WHAT IS EXPECTED
Answer with a bare number: the count of lines in the records below that have the word "each".

Segment Open

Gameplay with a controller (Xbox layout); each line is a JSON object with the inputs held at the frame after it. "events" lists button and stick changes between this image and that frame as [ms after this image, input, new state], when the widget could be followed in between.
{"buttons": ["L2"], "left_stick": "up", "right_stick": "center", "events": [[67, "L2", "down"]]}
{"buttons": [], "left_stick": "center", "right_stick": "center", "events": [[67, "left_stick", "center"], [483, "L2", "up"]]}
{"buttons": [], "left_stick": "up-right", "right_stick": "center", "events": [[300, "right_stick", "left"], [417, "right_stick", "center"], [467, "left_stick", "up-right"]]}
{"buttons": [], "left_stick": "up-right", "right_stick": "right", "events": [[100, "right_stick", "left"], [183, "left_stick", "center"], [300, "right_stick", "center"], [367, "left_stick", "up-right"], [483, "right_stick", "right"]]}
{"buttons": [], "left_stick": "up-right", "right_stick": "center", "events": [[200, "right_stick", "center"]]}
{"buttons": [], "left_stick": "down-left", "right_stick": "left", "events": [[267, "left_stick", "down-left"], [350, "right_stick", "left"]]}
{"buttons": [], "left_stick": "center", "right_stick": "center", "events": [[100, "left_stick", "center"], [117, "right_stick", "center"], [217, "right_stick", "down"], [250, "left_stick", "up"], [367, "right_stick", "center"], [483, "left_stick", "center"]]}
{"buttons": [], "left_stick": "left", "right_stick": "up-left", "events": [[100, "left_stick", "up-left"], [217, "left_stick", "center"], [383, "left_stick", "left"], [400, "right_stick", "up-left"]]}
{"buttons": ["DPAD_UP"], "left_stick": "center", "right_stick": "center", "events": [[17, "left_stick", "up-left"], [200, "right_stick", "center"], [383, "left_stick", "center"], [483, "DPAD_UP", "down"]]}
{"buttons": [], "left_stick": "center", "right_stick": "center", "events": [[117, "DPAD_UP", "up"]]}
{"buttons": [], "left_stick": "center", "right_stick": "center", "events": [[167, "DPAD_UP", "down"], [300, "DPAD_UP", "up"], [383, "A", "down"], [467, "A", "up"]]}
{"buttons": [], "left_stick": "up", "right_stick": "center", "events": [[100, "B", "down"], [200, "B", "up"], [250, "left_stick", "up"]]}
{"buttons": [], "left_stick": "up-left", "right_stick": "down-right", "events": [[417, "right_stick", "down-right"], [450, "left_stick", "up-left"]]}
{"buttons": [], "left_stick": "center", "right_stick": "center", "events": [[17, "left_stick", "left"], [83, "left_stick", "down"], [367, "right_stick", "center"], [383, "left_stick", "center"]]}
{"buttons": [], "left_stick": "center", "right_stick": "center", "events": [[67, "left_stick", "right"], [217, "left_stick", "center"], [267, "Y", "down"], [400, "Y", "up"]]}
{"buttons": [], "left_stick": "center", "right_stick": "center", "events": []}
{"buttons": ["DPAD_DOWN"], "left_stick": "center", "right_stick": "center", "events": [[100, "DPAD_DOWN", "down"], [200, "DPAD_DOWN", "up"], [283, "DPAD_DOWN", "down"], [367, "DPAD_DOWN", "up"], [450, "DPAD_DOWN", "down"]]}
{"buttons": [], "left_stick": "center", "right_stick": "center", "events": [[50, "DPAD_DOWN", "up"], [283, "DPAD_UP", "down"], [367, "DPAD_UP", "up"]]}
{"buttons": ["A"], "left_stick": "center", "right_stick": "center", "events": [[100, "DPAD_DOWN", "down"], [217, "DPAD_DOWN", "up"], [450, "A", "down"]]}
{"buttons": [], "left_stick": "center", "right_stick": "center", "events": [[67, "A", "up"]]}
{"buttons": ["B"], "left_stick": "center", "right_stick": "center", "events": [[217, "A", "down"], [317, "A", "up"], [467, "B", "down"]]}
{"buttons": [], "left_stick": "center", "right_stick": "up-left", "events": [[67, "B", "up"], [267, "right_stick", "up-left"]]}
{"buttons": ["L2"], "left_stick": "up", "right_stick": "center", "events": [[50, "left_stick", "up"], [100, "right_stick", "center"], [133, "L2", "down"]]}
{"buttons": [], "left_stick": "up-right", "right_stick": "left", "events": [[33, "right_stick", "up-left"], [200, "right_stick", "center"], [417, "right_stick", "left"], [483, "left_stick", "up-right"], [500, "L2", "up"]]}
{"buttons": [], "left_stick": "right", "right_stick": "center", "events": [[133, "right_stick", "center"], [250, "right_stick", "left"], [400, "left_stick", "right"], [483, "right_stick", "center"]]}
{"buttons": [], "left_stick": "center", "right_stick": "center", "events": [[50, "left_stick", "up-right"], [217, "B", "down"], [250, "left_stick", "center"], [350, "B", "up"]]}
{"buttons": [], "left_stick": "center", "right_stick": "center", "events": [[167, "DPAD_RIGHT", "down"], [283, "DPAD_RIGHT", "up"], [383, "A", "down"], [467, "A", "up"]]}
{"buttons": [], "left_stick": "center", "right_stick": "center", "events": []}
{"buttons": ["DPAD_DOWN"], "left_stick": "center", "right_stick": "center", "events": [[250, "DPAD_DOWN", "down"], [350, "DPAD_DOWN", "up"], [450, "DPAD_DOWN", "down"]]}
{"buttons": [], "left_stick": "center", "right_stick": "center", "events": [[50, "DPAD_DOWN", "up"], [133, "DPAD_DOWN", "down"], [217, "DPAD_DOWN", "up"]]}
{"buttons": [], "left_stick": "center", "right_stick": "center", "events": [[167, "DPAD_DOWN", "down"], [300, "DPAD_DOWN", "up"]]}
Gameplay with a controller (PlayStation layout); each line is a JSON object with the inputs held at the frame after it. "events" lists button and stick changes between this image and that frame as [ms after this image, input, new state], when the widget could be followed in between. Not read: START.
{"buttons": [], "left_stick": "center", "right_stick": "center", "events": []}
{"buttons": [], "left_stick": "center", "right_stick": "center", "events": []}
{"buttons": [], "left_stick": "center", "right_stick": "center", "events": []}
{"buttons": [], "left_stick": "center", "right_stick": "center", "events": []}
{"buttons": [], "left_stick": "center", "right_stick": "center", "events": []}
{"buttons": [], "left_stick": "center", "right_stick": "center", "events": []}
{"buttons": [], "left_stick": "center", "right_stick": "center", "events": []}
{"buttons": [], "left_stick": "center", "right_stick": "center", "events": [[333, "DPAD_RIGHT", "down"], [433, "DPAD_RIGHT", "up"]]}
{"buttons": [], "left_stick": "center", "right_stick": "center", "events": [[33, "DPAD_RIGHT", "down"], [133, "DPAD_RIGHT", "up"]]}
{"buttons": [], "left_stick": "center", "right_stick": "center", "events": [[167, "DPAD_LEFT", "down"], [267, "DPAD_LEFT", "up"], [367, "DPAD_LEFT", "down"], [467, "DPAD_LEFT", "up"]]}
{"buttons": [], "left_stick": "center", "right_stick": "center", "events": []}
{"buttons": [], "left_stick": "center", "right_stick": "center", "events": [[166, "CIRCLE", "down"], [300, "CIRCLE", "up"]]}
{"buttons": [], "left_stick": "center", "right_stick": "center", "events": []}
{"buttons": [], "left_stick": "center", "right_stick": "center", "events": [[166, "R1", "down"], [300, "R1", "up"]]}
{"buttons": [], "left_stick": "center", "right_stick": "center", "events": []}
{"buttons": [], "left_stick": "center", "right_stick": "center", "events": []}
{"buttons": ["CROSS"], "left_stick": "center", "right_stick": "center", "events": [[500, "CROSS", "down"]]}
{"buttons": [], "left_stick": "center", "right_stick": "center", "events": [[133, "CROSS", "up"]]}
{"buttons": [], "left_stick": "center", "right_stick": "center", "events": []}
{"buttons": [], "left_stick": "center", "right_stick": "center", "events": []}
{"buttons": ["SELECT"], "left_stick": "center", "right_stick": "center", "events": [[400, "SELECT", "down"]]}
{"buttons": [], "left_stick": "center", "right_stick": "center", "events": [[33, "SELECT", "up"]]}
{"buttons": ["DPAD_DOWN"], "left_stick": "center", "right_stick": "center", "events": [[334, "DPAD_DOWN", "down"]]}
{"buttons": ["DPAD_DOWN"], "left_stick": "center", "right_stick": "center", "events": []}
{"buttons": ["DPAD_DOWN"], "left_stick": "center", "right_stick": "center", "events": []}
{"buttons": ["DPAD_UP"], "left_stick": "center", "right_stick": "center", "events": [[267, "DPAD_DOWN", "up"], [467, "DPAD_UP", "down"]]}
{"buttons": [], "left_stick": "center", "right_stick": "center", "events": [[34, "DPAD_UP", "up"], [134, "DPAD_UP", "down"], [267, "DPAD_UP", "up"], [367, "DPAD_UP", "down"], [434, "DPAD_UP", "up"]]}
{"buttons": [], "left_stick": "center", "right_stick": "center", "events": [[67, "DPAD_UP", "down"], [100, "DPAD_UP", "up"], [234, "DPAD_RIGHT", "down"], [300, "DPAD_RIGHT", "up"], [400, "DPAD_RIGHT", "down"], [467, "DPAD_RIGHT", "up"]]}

Segment Closed

RESULT OF THE TASK
2